Job Title: AWS Cloud Site Reliability Engineer (AWS SRE)
Location: Philadelphia PA Onsite hybrid
Full Time
USC/GC Only
Must Have Technical/Functional Skills:
- Design, implement, and manage scalable, secure, and resilient infrastructure on AWS.
- Expertise in various AWS services (e.g., EC2, S3, Route 53, Load Balancer, ASG, ACM, RDS, AWS Batch, Cloud Watch – Logs & Metrics, etc.) with 5+ years’ experience working in AWS infrastructure.
- 5+ years of working experience in leveraging AWS Server less services (e.g., Lambda, API Gateway, Step Functions), Data Lake services (e.g., S3, Glue, Lake Formation, Redshift), Machine learning services (e.g. Sage maker).
- 5+ years of working experience in Container-based services (e.g., Kubernetes/EKS, ECR, Docker) managed using Helm chart.
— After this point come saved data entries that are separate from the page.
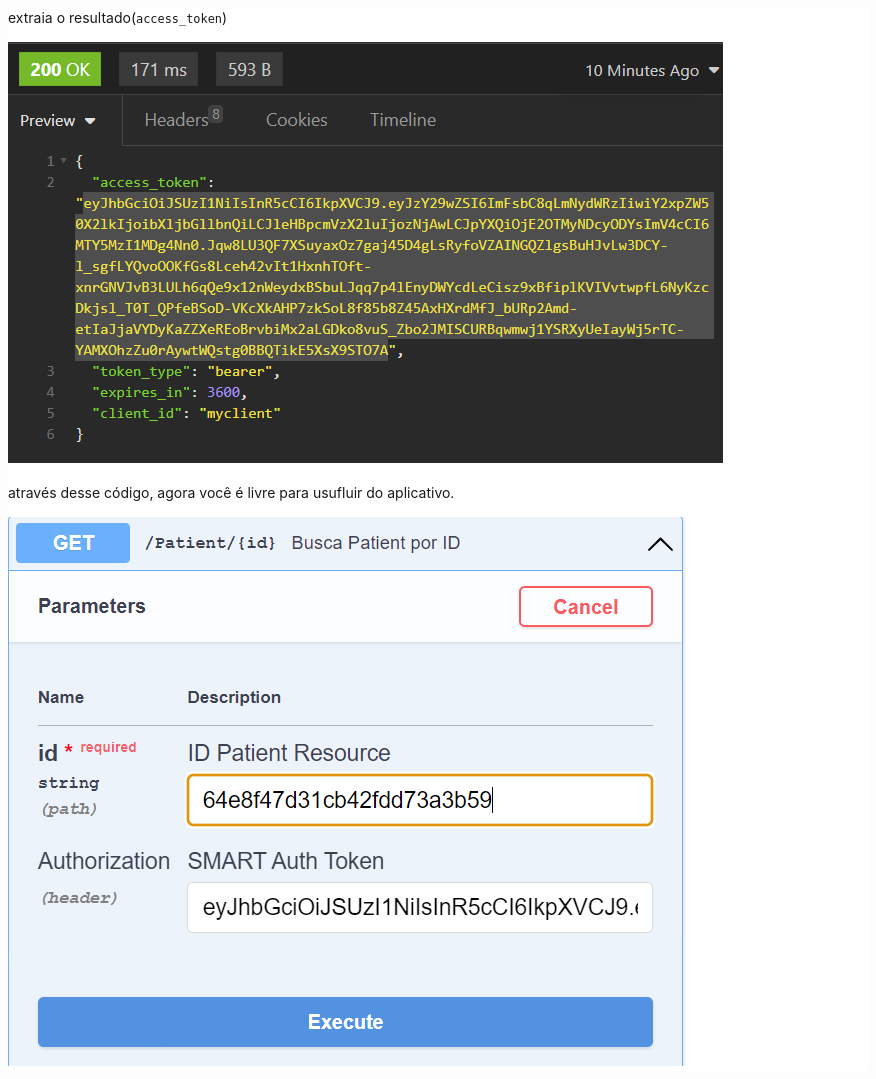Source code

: extraia o resultado(`access_token`)

![Alt text](/readmeIMG/image-13.png)

através desse código, agora você é livre para usufluir do aplicativo.

![Alt text](/readmeIMG/image-8.png)
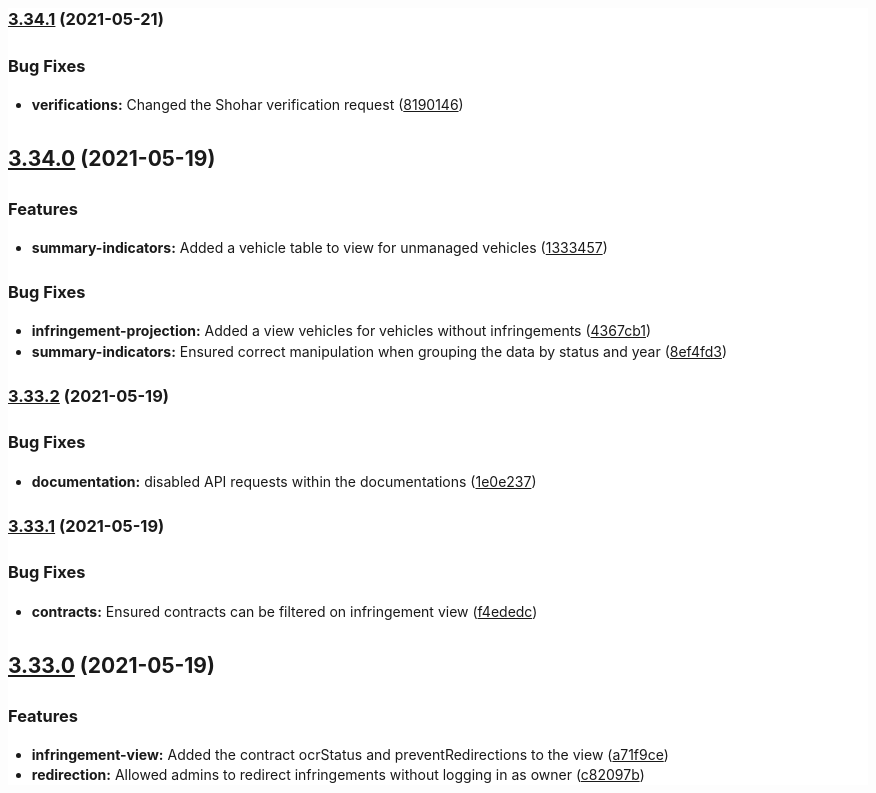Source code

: ### [3.34.1](https://github.com/entrostat/road-protect-fleet/compare/v3.34.0...v3.34.1) (2021-05-21)


### Bug Fixes

* **verifications:** Changed the Shohar verification request ([8190146](https://github.com/entrostat/road-protect-fleet/commit/819014664c942960ce3cc7c68bb4e4b631ee3d43))

## [3.34.0](https://github.com/entrostat/road-protect-fleet/compare/v3.33.2...v3.34.0) (2021-05-19)


### Features

* **summary-indicators:** Added a vehicle table to view for unmanaged vehicles  ([1333457](https://github.com/entrostat/road-protect-fleet/commit/1333457e3b8ca16ecb9720e1f76eebcfbc912283))


### Bug Fixes

* **infringement-projection:** Added a view vehicles for vehicles without infringements  ([4367cb1](https://github.com/entrostat/road-protect-fleet/commit/4367cb140ca0f34a99d4a9ca6ddf1b5de2b4589b))
* **summary-indicators:** Ensured correct manipulation when grouping the data by status and year  ([8ef4fd3](https://github.com/entrostat/road-protect-fleet/commit/8ef4fd35e7c1e72fde2c79ee0570980c9ab26df5))

### [3.33.2](https://github.com/entrostat/road-protect-fleet/compare/v3.33.1...v3.33.2) (2021-05-19)


### Bug Fixes

* **documentation:** disabled API requests within the documentations ([1e0e237](https://github.com/entrostat/road-protect-fleet/commit/1e0e2379757006388598bd75c58306ad4851342c))

### [3.33.1](https://github.com/entrostat/road-protect-fleet/compare/v3.33.0...v3.33.1) (2021-05-19)


### Bug Fixes

* **contracts:** Ensured contracts can be filtered on infringement view ([f4ededc](https://github.com/entrostat/road-protect-fleet/commit/f4ededc25755b49a4a5d4df4017690d9318fba0b))

## [3.33.0](https://github.com/entrostat/road-protect-fleet/compare/v3.32.1...v3.33.0) (2021-05-19)


### Features

* **infringement-view:** Added the contract ocrStatus and preventRedirections to the view ([a71f9ce](https://github.com/entrostat/road-protect-fleet/commit/a71f9ce9387901170271cb7f749164c10b243df3))
* **redirection:** Allowed admins to redirect infringements without logging in as owner ([c82097b](https://github.com/entrostat/road-protect-fleet/commit/c82097b1dde20cfd9f28329fd1935b346d6523b6))
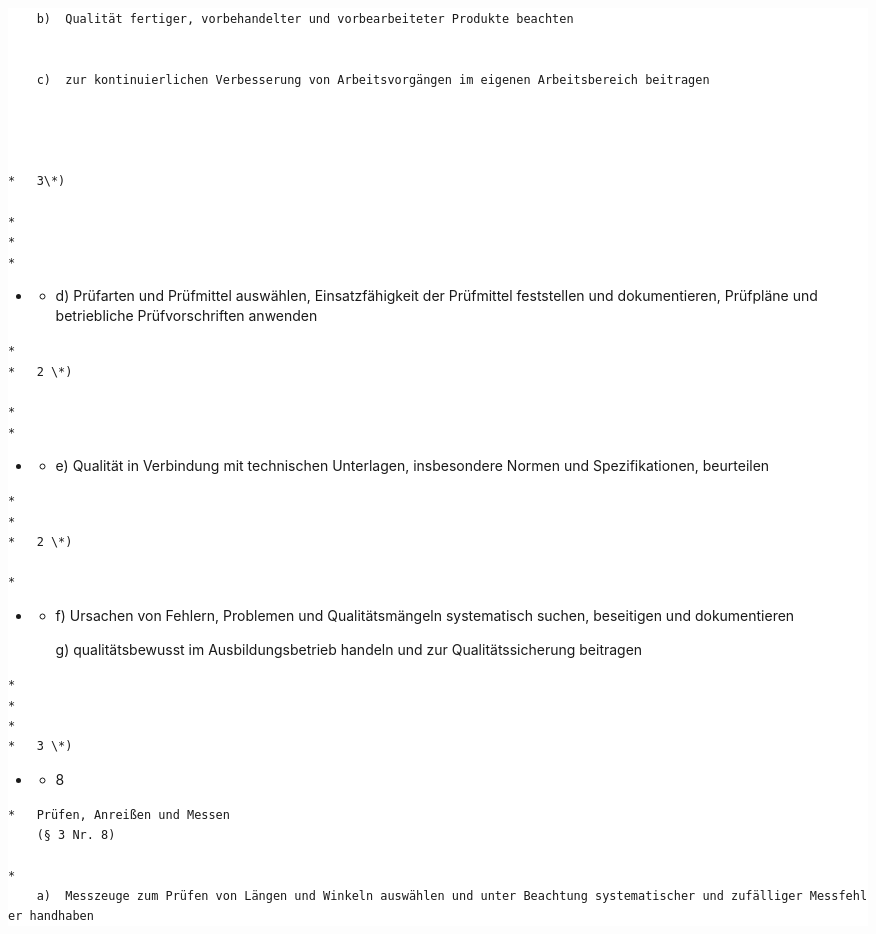 
        b)  Qualität fertiger, vorbehandelter und vorbearbeiteter Produkte beachten


        c)  zur kontinuierlichen Verbesserung von Arbeitsvorgängen im eigenen Arbeitsbereich beitragen




    *   3\*)

    *
    *
    *

*    *
        d)  Prüfarten und Prüfmittel auswählen, Einsatzfähigkeit der Prüfmittel feststellen und dokumentieren, Prüfpläne und betriebliche Prüfvorschriften anwenden




    *
    *   2 \*)

    *
    *

*    *
        e)  Qualität in Verbindung mit technischen Unterlagen, insbesondere Normen und Spezifikationen, beurteilen




    *
    *
    *   2 \*)

    *

*    *
        f)  Ursachen von Fehlern, Problemen und Qualitätsmängeln systematisch suchen, beseitigen und dokumentieren


        g)  qualitätsbewusst im Ausbildungsbetrieb handeln und zur Qualitätssicherung beitragen




    *
    *
    *
    *   3 \*)


*    *   8

    *   Prüfen, Anreißen und Messen
        (§ 3 Nr. 8)

    *
        a)  Messzeuge zum Prüfen von Längen und Winkeln auswählen und unter Beachtung systematischer und zufälliger Messfehler handhaben
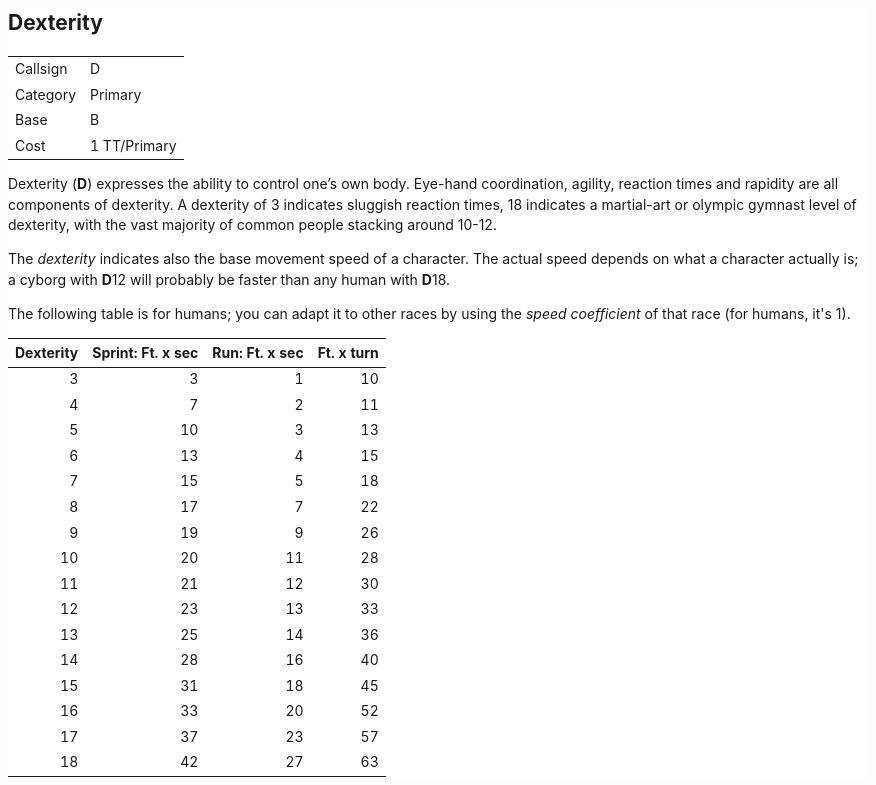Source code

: ## Dexterity

|  |  |
|----------|---|
| Callsign | D |
| Category | Primary |
| Base | B |
| Cost | 1 TT/Primary |

Dexterity (**D**) expresses the ability to control one’s own body.
Eye-hand coordination, agility, reaction times and rapidity are all 
components of dexterity. A dexterity of 3 indicates sluggish reaction times, 
18 indicates a martial-art or olympic gymnast level of dexterity, 
with the vast majority of common people stacking around 10-12.

The *dexterity* indicates also the base movement speed of a character.
The actual speed depends on what a character actually is; a cyborg with
**D**12 will probably be faster than any human with **D**18. 

The following table is for humans; you can adapt it to other races
by using the *speed coefficient* of that race (for humans, it's 1).

| Dexterity | Sprint: Ft. x sec | Run: Ft. x sec | Ft. x turn |
|----------:|------------------:|---------------:|-----------:|
|         3 |                 3 |              1 |         10 |
|         4 |                 7 |              2 |         11 |
|         5 |                10 |              3 |         13 |
|         6 |                13 |              4 |         15 |
|         7 |                15 |              5 |         18 |
|         8 |                17 |              7 |         22 |
|         9 |                19 |              9 |         26 |
|        10 |                20 |             11 |         28 |
|        11 |                21 |             12 |         30 |
|        12 |                23 |             13 |         33 |
|        13 |                25 |             14 |         36 |
|        14 |                28 |             16 |         40 |
|        15 |                31 |             18 |         45 |
|        16 |                33 |             20 |         52 |
|        17 |                37 |             23 |         57 |
|        18 |                42 |             27 |         63 |
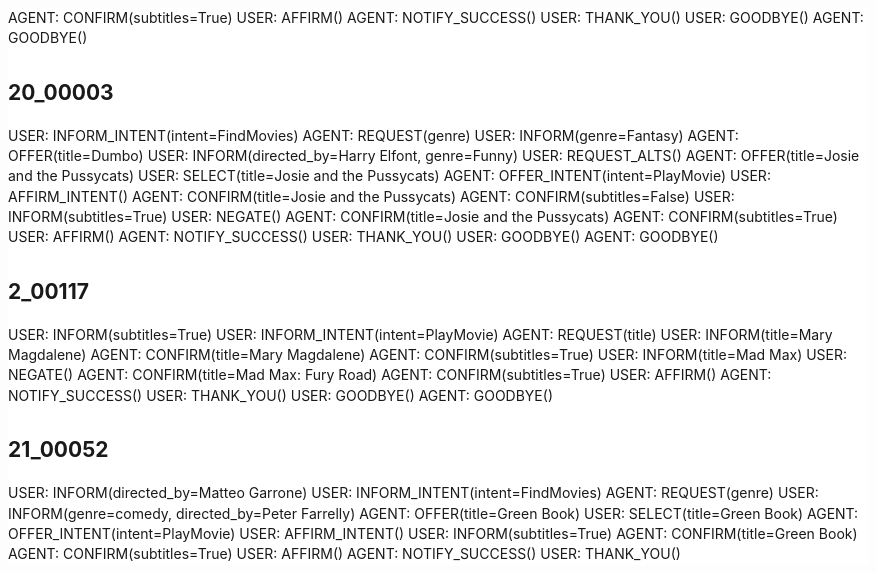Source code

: AGENT: CONFIRM(subtitles=True)
USER: AFFIRM()
AGENT: NOTIFY_SUCCESS()
USER: THANK_YOU()
USER: GOODBYE()
AGENT: GOODBYE()

## 20_00003
USER: INFORM_INTENT(intent=FindMovies)
AGENT: REQUEST(genre)
USER: INFORM(genre=Fantasy)
AGENT: OFFER(title=Dumbo)
USER: INFORM(directed_by=Harry Elfont, genre=Funny)
USER: REQUEST_ALTS()
AGENT: OFFER(title=Josie and the Pussycats)
USER: SELECT(title=Josie and the Pussycats)
AGENT: OFFER_INTENT(intent=PlayMovie)
USER: AFFIRM_INTENT()
AGENT: CONFIRM(title=Josie and the Pussycats)
AGENT: CONFIRM(subtitles=False)
USER: INFORM(subtitles=True)
USER: NEGATE()
AGENT: CONFIRM(title=Josie and the Pussycats)
AGENT: CONFIRM(subtitles=True)
USER: AFFIRM()
AGENT: NOTIFY_SUCCESS()
USER: THANK_YOU()
USER: GOODBYE()
AGENT: GOODBYE()

## 2_00117
USER: INFORM(subtitles=True)
USER: INFORM_INTENT(intent=PlayMovie)
AGENT: REQUEST(title)
USER: INFORM(title=Mary Magdalene)
AGENT: CONFIRM(title=Mary Magdalene)
AGENT: CONFIRM(subtitles=True)
USER: INFORM(title=Mad Max)
USER: NEGATE()
AGENT: CONFIRM(title=Mad Max: Fury Road)
AGENT: CONFIRM(subtitles=True)
USER: AFFIRM()
AGENT: NOTIFY_SUCCESS()
USER: THANK_YOU()
USER: GOODBYE()
AGENT: GOODBYE()

## 21_00052
USER: INFORM(directed_by=Matteo Garrone)
USER: INFORM_INTENT(intent=FindMovies)
AGENT: REQUEST(genre)
USER: INFORM(genre=comedy, directed_by=Peter Farrelly)
AGENT: OFFER(title=Green Book)
USER: SELECT(title=Green Book)
AGENT: OFFER_INTENT(intent=PlayMovie)
USER: AFFIRM_INTENT()
USER: INFORM(subtitles=True)
AGENT: CONFIRM(title=Green Book)
AGENT: CONFIRM(subtitles=True)
USER: AFFIRM()
AGENT: NOTIFY_SUCCESS()
USER: THANK_YOU()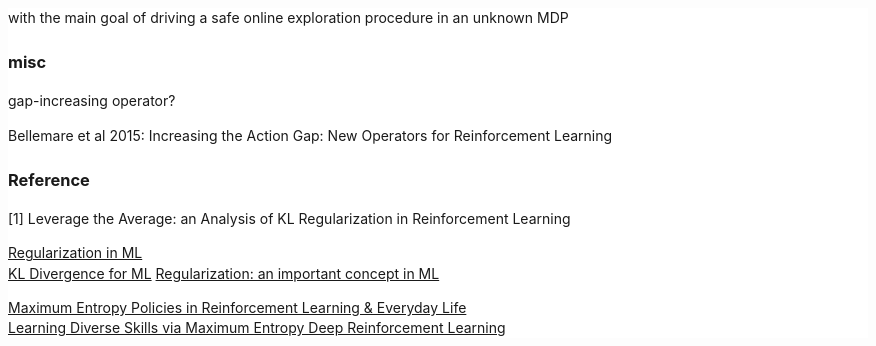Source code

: with the main goal of driving a safe online exploration procedure in an unknown MDP

### misc

gap-increasing operator?

Bellemare et al 2015: Increasing the Action Gap: New Operators for Reinforcement Learning


### Reference

[1] Leverage the Average: an Analysis of KL Regularization in Reinforcement Learning

[Regularization in ML](https://towardsdatascience.com/regularization-in-machine-learning-76441ddcf99a)  
[KL Divergence for ML](https://dibyaghosh.com/blog/probability/kldivergence.html)
[Regularization: an important concept in ML](https://towardsdatascience.com/regularization-an-important-concept-in-machine-learning-5891628907ea)

[Maximum Entropy Policies in Reinforcement Learning & Everyday Life](https://medium.com/@awjuliani/maximum-entropy-policies-in-reinforcement-learning-everyday-life-f5a1cc18d32d)  
[Learning Diverse Skills via Maximum Entropy Deep Reinforcement Learning](https://bair.berkeley.edu/blog/2017/10/06/soft-q-learning/)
- Develop and maintain Infrastructure as Code (IaC) using Terraform with 5+ years’ working experience in Terraform.
- Ensure best practices in version control using Git/GitHub.
- Build and optimize CI/CD pipelines for efficient and reliable software delivery using Jenkins, deploy, Manage Artifacts using jFrog, minimum 3+ years of working experience.
- Manage and troubleshoot VPCs, networking configurations, and hybrid cloud connectivity.
- Administer and support Linux and Windows-based systems in cloud environments.
- Write and maintain automation scripts using Bash and Python.
- Collaborate with enterprise architects to align infrastructure with business and technical goals.
- Interpret and contribute to infrastructure diagrams and technical documentation.
- Participate in incident response, root cause analysis, and on-call rotations.
- Integrate and manage SSO (Single Sign-On) solutions for secure access control.
- Collaborate with development, QA, and DevOps teams to ensure smooth deployment processes.
Roles & Responsibilities:
- Design, implement, and maintain scalable and secure AWS cloud infrastructure to support a variety of applications and services.
- Collaborate closely with cross-functional teams, including software engineers and DevOps professionals, to architect and deploy AWS solutions that meet project requirements.
- Conduct regular performance monitoring and optimization of AWS resources to ensure cost efficiency and reliability.
- Stay updated on the latest AWS services, features, and best practices, incorporating them into cloud architecture and development processes.
- Implement and enforce AWS security measures, including IAM policies and access controls, to protect sensitive data and infrastructure.
- Experience in code development in at least one programming language (preferably python).
- Strong experience with using infrastructure as a code (Terraform).
- Strong experience with Configuration Management Tool (Ansible).
- Extensive knowledge of Jenkins, CI/CD pipeline and tools like deploy.
- Experience working in Kubernetes/EKS.
- Actively participate in code reviews, providing feedback on AWS infrastructure as code (IAC) and configurations to enhance system stability and security.
- Troubleshoot and resolve AWS-related issues, ensuring uninterrupted operation of applications and services hosted on AWS.